A discussion this week included signet ring cell carcinoma.
Reference: Nitsche U, et al. Mucinous and signet-ring cell colorectal cancers differ from classical adenocarcinomas in tumor biology and prognosis. Annals of Surgery. 2013 Nov;258(5):775-782; discussion 782-783. doi:10.1097/SLA.0b013e3182a69f7e
Additional Reading: Korphaisarn K, et al. Signet ring cell colorectal cancer: genomic insights into a rare subpopulation of colorectal adenocarcinoma. British Journal of Cancer. 2019 Sep;121(6):505-510. doi:10.1038/s41416-019-0548-9
Summary: In a study analyzing clinical, histopathological, and survival data of 3479 patients undergoing surgery for primary colorectal cancer between 1982 and 2012, Nitsche et al (2013) compared the characteristics of classical adenocarcinomas (AC) to the less common mucinous adenocarcinomas (MAC) and to the rare signet-ring cell carcinomas (SC).

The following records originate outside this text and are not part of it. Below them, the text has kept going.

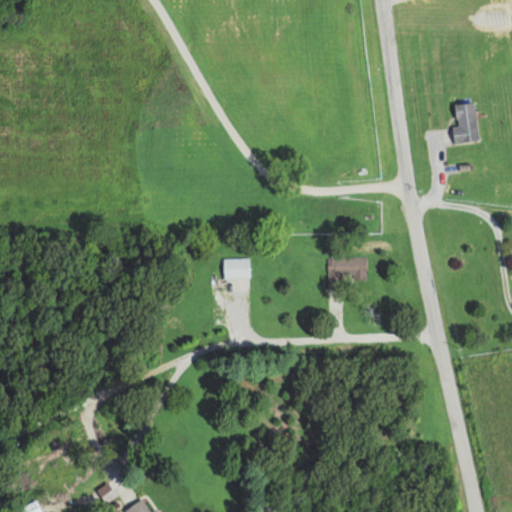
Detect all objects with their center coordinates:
building: (464, 123)
road: (420, 257)
building: (235, 267)
building: (342, 268)
road: (209, 347)
building: (139, 506)
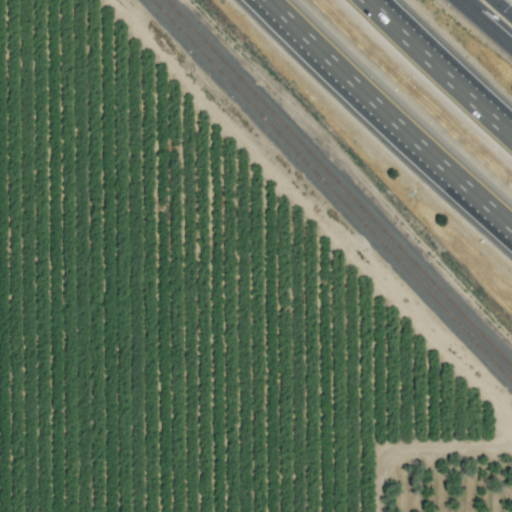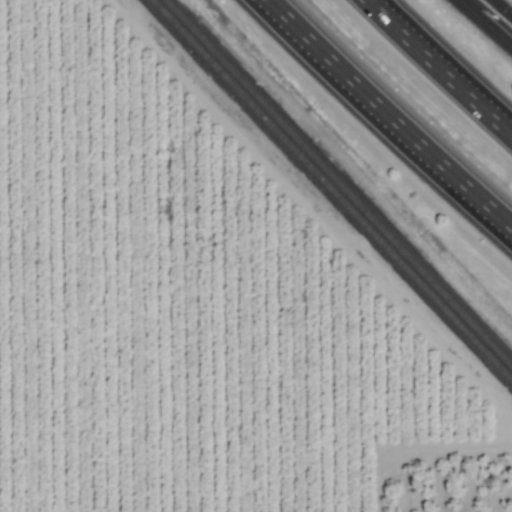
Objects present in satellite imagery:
road: (471, 3)
road: (485, 22)
road: (433, 74)
road: (390, 112)
railway: (321, 198)
railway: (320, 202)
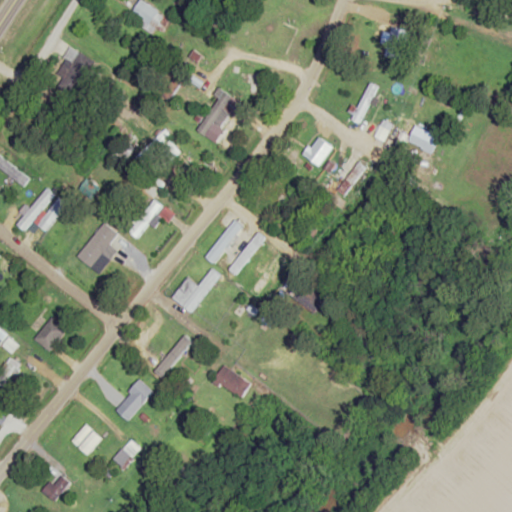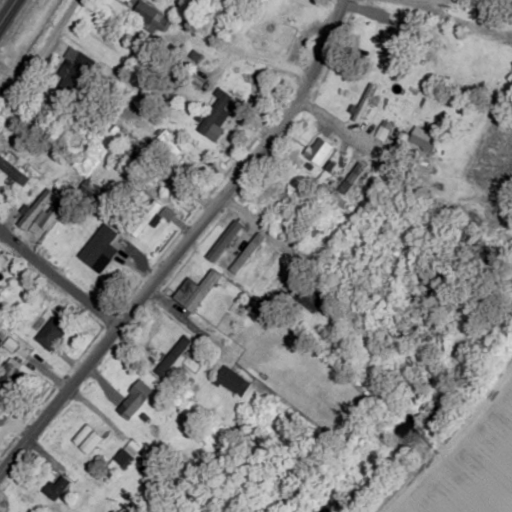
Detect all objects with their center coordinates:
road: (7, 11)
building: (148, 16)
building: (277, 29)
building: (399, 43)
road: (241, 58)
building: (70, 73)
building: (371, 93)
building: (216, 113)
road: (337, 127)
building: (425, 139)
building: (159, 147)
building: (319, 151)
building: (13, 171)
building: (37, 210)
building: (150, 210)
building: (225, 242)
road: (181, 244)
road: (274, 248)
building: (243, 258)
building: (103, 272)
road: (58, 282)
building: (196, 291)
building: (310, 299)
building: (52, 334)
building: (2, 335)
building: (14, 376)
building: (234, 381)
building: (138, 397)
building: (58, 488)
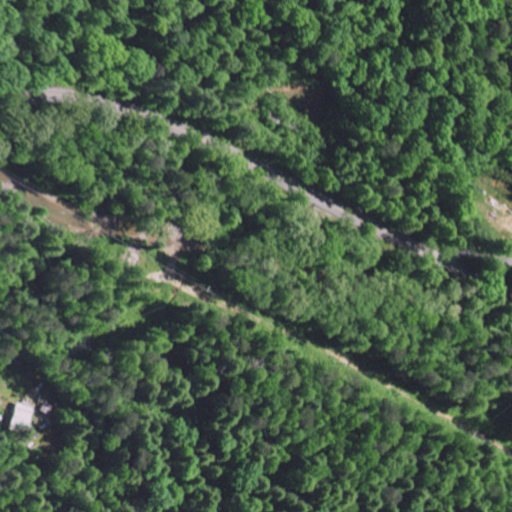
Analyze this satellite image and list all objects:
road: (262, 168)
building: (18, 418)
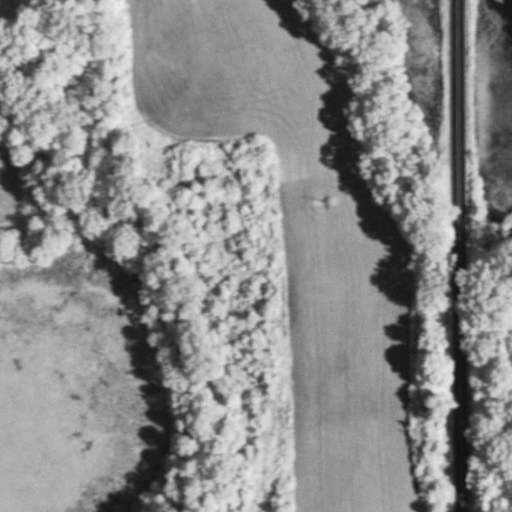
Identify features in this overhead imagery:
road: (458, 255)
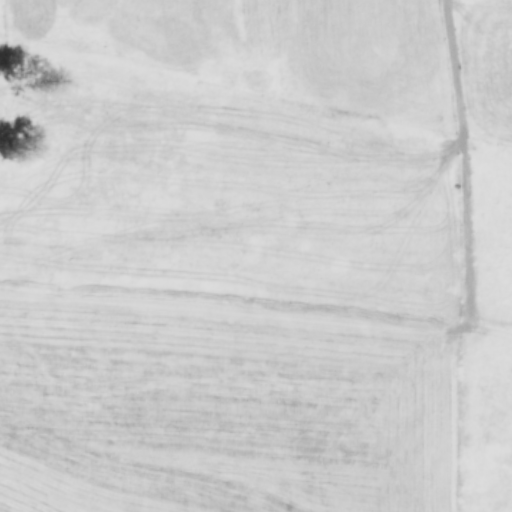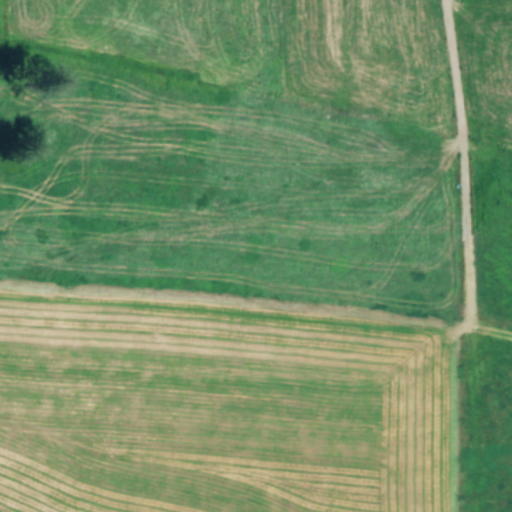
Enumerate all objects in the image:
crop: (256, 256)
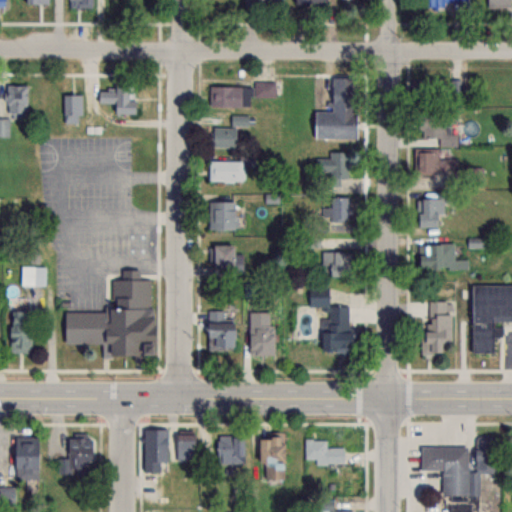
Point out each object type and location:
road: (255, 51)
building: (264, 89)
building: (229, 97)
building: (15, 99)
building: (117, 100)
building: (71, 109)
building: (336, 112)
building: (3, 126)
building: (439, 128)
building: (222, 138)
building: (432, 163)
building: (333, 168)
building: (225, 170)
road: (390, 197)
road: (181, 198)
building: (336, 208)
building: (427, 212)
building: (220, 214)
building: (433, 255)
building: (221, 257)
building: (333, 262)
building: (32, 275)
building: (487, 313)
building: (115, 319)
building: (330, 321)
building: (435, 325)
building: (18, 330)
building: (216, 331)
building: (259, 340)
road: (256, 396)
building: (183, 446)
building: (153, 449)
building: (229, 449)
building: (322, 452)
road: (389, 453)
road: (125, 454)
building: (270, 455)
building: (482, 455)
building: (75, 456)
building: (24, 457)
building: (446, 466)
building: (330, 507)
building: (434, 508)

Approximately 10% of all colorectal cancers are MAC, and about 1% are SC. Because of their relatively rare occurrence, in particular, the evaluation of the clinical impact of SC is difficult. However, compared with AC, both MAC and SC have been shown to be associated with young age, advanced tumor stage, accumulation in female patients, and distinct molecular patterns, such as microsatellite instability and activating mutations of the BRAF gene. Although ambiguous, recent data and meta-analyses suggest that the
histological subtype MAC may be associated with worse outcome compared with AC. Poor prognosis of SC is more evident, mainly due to high rates of synchronous and metachronous distant organ metastasis associated with this histological subtype.
In describing SC, the authors state: “SC have been described as being positive for intestinal trefoil factor and MUC2, 2 peptides that are usually produced only by goblet cells. Thus, SC could arise from different cells of origin than AC. Although they can be localized in the colorectum, SC may be genetically more related to signet-ring cell cancers of other organs (eg, gastric cancer) than to AC or MAC of the colorectum. The
absence of E-cadherin/β-catenin and amplification of Bcl-2 are features typically shared with signet-ring cell cancer of the stomach but not with classical colorectal adenocarcinomas” (p.781).
The authors conclude that patients with MAC and SC could profit from closer follow-up or even intensified adjuvant therapy because of their high rates of local and distant recurrence. The biological behavior of SC differs in specific, and these patients require special awareness, despite the relatively rare prevalence.